Zwei Leute, einer sitzt auf dem Thron Spaniens, der andere im südafrikanischen Gefängnis, sind um des gleichen Verdienstes willen in dieser Woche ausgezeichnet worden: für Freiheit und Demokratie. König; Juan I. von Spanien und Nelson Mandela, Präsident des verbotenen African National Congress (ANC) erhielten den Simon-Bolivar-Preis, der soeben zu dessen 200. Geburtstag gestiftet worden ist

König Juan I. hat die junge spanische Demokratie und damit die Freiheit seiner Bürger sehr glaubwürdig und mutig verteidigt. Nelson Mandela war solcher Erfolg nicht vergönnt; aber eine Genugtuung gibt es für ihn: Obgleich seit 20 Jahren nur seine Familie ihn gelegentlich sehen darf, ist er immer der unumstrittene Führer der schwarzen Freiheitsbewegung geblieben.
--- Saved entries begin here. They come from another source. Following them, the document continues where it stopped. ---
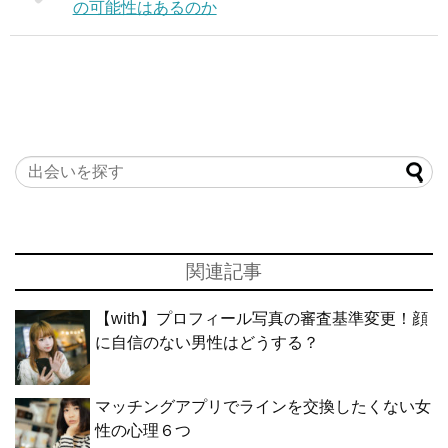
の可能性はあるのか
関連記事
【with】プロフィール写真の審査基準変更！顔
に自信のない男性はどうする？
マッチングアプリでラインを交換したくない女
性の心理６つ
Immer war er an der Spitze, schon als Student. Später gründete er zusammen mit Oliver Tambo – dem Vizepräsidenten des ANC im Exil – das erste schwarze Anwaltsbüro in Johannesburg. Vor dem Gericht, das ihn zu lebenslänglicher Freiheitsstrafe verurteilte, hat er sich selbst verteidigt und in großartiger, messerscharfer und dennoch gelassener Rede die Apartheid angeprangert.

Die Spanier können stolz sein auf diese seltsame und doch so treffende Wahl der Preisträger, auf ihren König und auch auf den Ministerpräsidenten Felipe Gonzales, der offenbar viel zu der Wahl beigetragen hat, Dff.